Résidence d’écriture, jour 25
Extrait de CV, rubrique centres d’intérêt sans intérêt, résidence d’écriture, jour 25 :
Je ne sais pas différencier le beurre de la margarine, et ne connais pas mon âge par cœur. Ça change trop souvent. J’ai une passion pour le verbe dégoupiller et la lessive à la main dans l’évier. Je m’attache aux gens dès qu’on me témoigne un peu d’attention, ce qui peut devenir problématique. Je m’attendris d’un scooter qui me suit dans le rétroviseur sur plusieurs kilomètres, et me sens tout à coup trahie quand il s’engouffre dans un virage sans même dire au revoir d’un hochement de casque. Heureusement en décembre au Cap Ferret, y’a personne dans les rétroviseurs. Je me trouve toujours plus à l’aise à l’intérieur des mots des autres, bien que mes propres poèmes me fassent quelques fois sourire : la face de poulpe en phase de poule. J’ai cette théorie selon laquelle seuls les pervers narcissiques sifflent sous la douche ou dans la rue. Au lycée, je me suis fait expulser trois jours pour détention de mauvaise beu.
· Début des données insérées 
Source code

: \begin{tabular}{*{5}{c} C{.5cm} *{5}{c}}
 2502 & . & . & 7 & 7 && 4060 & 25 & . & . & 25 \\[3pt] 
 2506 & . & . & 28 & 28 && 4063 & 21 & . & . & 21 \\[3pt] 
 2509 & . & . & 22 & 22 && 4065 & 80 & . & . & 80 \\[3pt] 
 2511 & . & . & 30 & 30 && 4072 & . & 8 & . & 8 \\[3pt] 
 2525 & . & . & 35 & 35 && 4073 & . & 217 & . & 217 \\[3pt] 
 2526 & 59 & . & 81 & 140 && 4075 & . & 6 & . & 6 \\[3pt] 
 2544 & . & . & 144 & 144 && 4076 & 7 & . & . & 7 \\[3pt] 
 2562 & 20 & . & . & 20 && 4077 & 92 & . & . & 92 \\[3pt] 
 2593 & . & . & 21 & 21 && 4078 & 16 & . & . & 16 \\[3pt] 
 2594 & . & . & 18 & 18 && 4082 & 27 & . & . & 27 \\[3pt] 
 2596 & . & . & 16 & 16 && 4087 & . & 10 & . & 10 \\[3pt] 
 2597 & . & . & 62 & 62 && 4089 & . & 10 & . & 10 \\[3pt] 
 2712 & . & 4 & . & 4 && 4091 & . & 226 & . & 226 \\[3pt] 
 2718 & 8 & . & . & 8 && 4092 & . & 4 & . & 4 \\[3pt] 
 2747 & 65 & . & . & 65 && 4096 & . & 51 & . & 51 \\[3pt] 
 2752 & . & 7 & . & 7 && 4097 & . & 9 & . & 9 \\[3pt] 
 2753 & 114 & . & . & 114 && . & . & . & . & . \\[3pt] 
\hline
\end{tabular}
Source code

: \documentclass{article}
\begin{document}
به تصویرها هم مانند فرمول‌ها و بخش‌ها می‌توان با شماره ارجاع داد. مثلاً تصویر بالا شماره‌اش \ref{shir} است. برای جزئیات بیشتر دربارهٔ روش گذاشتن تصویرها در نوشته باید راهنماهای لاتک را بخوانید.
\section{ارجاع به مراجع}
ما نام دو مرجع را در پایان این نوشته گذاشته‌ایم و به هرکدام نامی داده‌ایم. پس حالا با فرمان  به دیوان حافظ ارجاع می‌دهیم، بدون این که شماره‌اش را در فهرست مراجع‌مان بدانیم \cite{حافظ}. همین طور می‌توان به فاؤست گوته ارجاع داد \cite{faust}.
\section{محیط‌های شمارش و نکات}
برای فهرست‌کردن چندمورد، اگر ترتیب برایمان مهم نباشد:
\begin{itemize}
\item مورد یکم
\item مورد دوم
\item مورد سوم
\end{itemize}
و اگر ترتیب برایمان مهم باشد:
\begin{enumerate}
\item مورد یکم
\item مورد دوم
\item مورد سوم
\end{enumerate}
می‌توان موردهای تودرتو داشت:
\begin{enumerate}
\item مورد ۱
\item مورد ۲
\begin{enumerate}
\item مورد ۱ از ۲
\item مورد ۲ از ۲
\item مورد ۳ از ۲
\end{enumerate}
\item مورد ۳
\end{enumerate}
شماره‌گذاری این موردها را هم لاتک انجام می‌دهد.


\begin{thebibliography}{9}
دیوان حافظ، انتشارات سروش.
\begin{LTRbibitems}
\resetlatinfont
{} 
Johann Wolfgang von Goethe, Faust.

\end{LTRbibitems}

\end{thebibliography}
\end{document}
On avait dit à ma grand-mère que j’étais malade, elle n’en a jamais rien su et me reparle parfois de cette foutue gastro. Sur un rond-point de la ville où je suis née, il y a la statue d’un taureau en duel avec un toréador moulé dans un legging. Si on veut traverser le centre-ville, on est forcés de tourner autour de leurs testicules. Quand je suis toute seule dans une cabane, je ressens invariablement le besoin de me couper les cheveux. Et cela fait 25 jours que je suis toute seule dans une cabane. Je vous laisse imaginer la face de poulpe.